▸ **Action item**:
Copy every record verbatim but exclude the pictures.

** Opening Records for this task block **

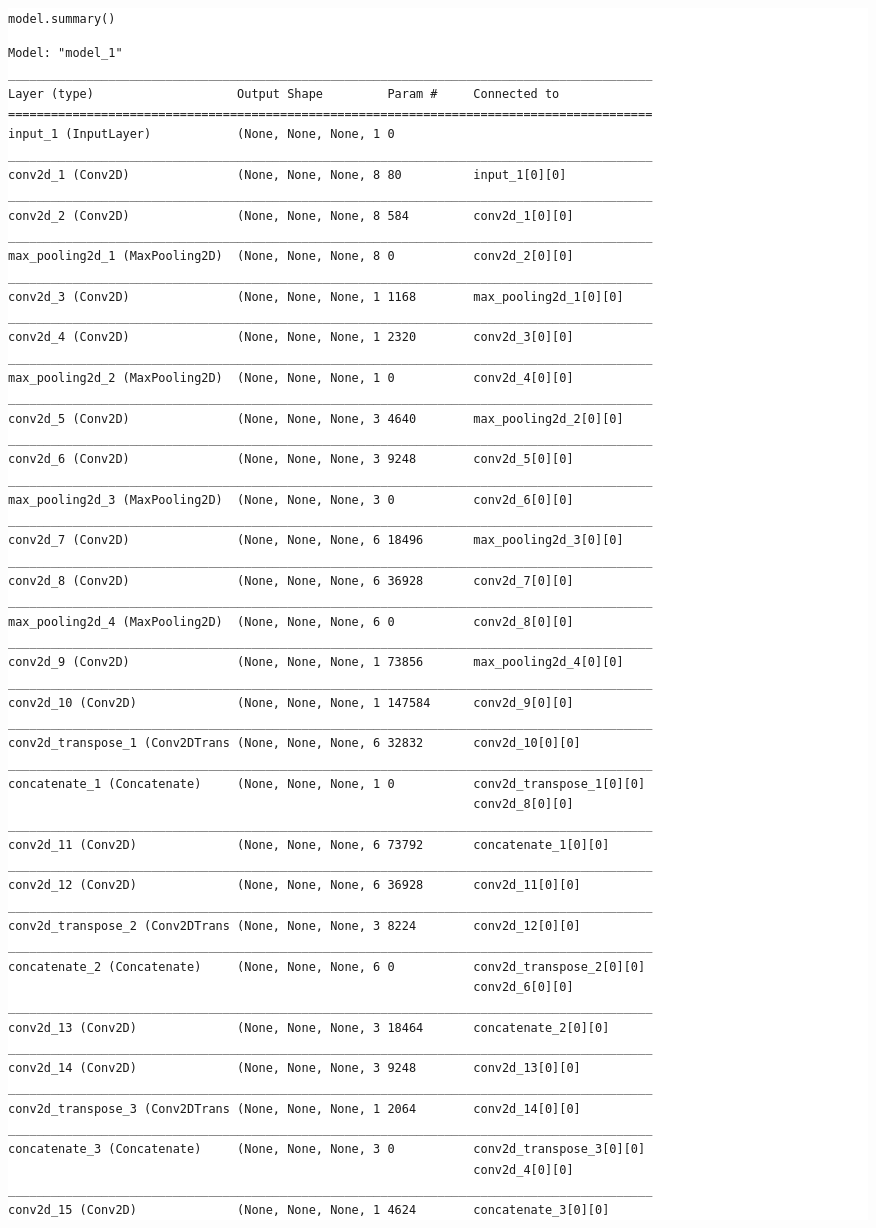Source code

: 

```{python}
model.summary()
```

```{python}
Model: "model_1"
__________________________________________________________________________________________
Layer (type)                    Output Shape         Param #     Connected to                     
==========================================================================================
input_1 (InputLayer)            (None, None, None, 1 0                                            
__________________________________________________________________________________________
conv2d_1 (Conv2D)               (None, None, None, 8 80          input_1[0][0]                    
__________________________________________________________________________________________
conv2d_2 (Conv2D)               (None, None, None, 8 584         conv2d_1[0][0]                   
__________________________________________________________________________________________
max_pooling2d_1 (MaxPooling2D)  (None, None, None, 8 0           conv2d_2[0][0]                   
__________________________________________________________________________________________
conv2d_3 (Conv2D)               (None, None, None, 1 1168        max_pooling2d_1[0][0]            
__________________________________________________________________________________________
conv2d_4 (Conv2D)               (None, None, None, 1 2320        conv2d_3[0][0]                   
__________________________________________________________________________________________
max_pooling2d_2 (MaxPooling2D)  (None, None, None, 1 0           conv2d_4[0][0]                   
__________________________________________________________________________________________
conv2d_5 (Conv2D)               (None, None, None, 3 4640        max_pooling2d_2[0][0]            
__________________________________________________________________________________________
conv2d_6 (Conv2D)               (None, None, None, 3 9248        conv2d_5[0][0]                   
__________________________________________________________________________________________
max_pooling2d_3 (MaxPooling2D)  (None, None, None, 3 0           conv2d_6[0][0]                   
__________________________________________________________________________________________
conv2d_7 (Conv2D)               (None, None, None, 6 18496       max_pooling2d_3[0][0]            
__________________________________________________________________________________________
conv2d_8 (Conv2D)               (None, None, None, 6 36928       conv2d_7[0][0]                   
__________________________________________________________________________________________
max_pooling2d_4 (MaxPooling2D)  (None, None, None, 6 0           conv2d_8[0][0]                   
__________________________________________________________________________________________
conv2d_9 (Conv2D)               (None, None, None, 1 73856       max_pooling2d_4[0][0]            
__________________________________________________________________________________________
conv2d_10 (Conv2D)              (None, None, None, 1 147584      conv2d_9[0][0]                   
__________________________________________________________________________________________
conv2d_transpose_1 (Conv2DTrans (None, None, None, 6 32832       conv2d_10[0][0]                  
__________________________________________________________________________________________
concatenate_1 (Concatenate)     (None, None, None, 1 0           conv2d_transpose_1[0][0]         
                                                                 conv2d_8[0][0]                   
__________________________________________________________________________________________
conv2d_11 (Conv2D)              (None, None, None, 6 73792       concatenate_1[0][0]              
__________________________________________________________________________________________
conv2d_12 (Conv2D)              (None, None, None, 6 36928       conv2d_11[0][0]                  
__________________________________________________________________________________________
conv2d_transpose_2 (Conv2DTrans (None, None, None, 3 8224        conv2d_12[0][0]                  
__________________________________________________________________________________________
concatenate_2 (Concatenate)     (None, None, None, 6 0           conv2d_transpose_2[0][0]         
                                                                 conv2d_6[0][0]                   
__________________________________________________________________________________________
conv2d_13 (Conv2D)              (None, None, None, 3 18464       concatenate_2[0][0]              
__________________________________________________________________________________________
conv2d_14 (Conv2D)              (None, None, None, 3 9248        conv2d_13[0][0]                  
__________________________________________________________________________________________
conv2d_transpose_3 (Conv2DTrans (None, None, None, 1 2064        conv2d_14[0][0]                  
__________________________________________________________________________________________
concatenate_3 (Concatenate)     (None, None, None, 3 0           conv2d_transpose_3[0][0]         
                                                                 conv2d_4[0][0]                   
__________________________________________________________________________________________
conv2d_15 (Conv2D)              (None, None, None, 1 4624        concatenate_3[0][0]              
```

** Closing Records for this task block **

▸ **Answer for this exercise**:
Source code

: 

```{python}
model.summary()
```

```{python}
Model: "model_1"
__________________________________________________________________________________________
Layer (type)                    Output Shape         Param #     Connected to                     
==========================================================================================
input_1 (InputLayer)            (None, None, None, 1 0                                            
__________________________________________________________________________________________
conv2d_1 (Conv2D)               (None, None, None, 8 80          input_1[0][0]                    
__________________________________________________________________________________________
conv2d_2 (Conv2D)               (None, None, None, 8 584         conv2d_1[0][0]                   
__________________________________________________________________________________________
max_pooling2d_1 (MaxPooling2D)  (None, None, None, 8 0           conv2d_2[0][0]                   
__________________________________________________________________________________________
conv2d_3 (Conv2D)               (None, None, None, 1 1168        max_pooling2d_1[0][0]            
__________________________________________________________________________________________
conv2d_4 (Conv2D)               (None, None, None, 1 2320        conv2d_3[0][0]                   
__________________________________________________________________________________________
max_pooling2d_2 (MaxPooling2D)  (None, None, None, 1 0           conv2d_4[0][0]                   
__________________________________________________________________________________________
conv2d_5 (Conv2D)               (None, None, None, 3 4640        max_pooling2d_2[0][0]            
__________________________________________________________________________________________
conv2d_6 (Conv2D)               (None, None, None, 3 9248        conv2d_5[0][0]                   
__________________________________________________________________________________________
max_pooling2d_3 (MaxPooling2D)  (None, None, None, 3 0           conv2d_6[0][0]                   
__________________________________________________________________________________________
conv2d_7 (Conv2D)               (None, None, None, 6 18496       max_pooling2d_3[0][0]            
__________________________________________________________________________________________
conv2d_8 (Conv2D)               (None, None, None, 6 36928       conv2d_7[0][0]                   
__________________________________________________________________________________________
max_pooling2d_4 (MaxPooling2D)  (None, None, None, 6 0           conv2d_8[0][0]                   
__________________________________________________________________________________________
conv2d_9 (Conv2D)               (None, None, None, 1 73856       max_pooling2d_4[0][0]            
__________________________________________________________________________________________
conv2d_10 (Conv2D)              (None, None, None, 1 147584      conv2d_9[0][0]                   
__________________________________________________________________________________________
conv2d_transpose_1 (Conv2DTrans (None, None, None, 6 32832       conv2d_10[0][0]                  
__________________________________________________________________________________________
concatenate_1 (Concatenate)     (None, None, None, 1 0           conv2d_transpose_1[0][0]         
                                                                 conv2d_8[0][0]                   
__________________________________________________________________________________________
conv2d_11 (Conv2D)              (None, None, None, 6 73792       concatenate_1[0][0]              
__________________________________________________________________________________________
conv2d_12 (Conv2D)              (None, None, None, 6 36928       conv2d_11[0][0]                  
__________________________________________________________________________________________
conv2d_transpose_2 (Conv2DTrans (None, None, None, 3 8224        conv2d_12[0][0]                  
__________________________________________________________________________________________
concatenate_2 (Concatenate)     (None, None, None, 6 0           conv2d_transpose_2[0][0]         
                                                                 conv2d_6[0][0]                   
__________________________________________________________________________________________
conv2d_13 (Conv2D)              (None, None, None, 3 18464       concatenate_2[0][0]              
__________________________________________________________________________________________
conv2d_14 (Conv2D)              (None, None, None, 3 9248        conv2d_13[0][0]                  
__________________________________________________________________________________________
conv2d_transpose_3 (Conv2DTrans (None, None, None, 1 2064        conv2d_14[0][0]                  
__________________________________________________________________________________________
concatenate_3 (Concatenate)     (None, None, None, 3 0           conv2d_transpose_3[0][0]         
                                                                 conv2d_4[0][0]                   
__________________________________________________________________________________________
conv2d_15 (Conv2D)              (None, None, None, 1 4624        concatenate_3[0][0]              
```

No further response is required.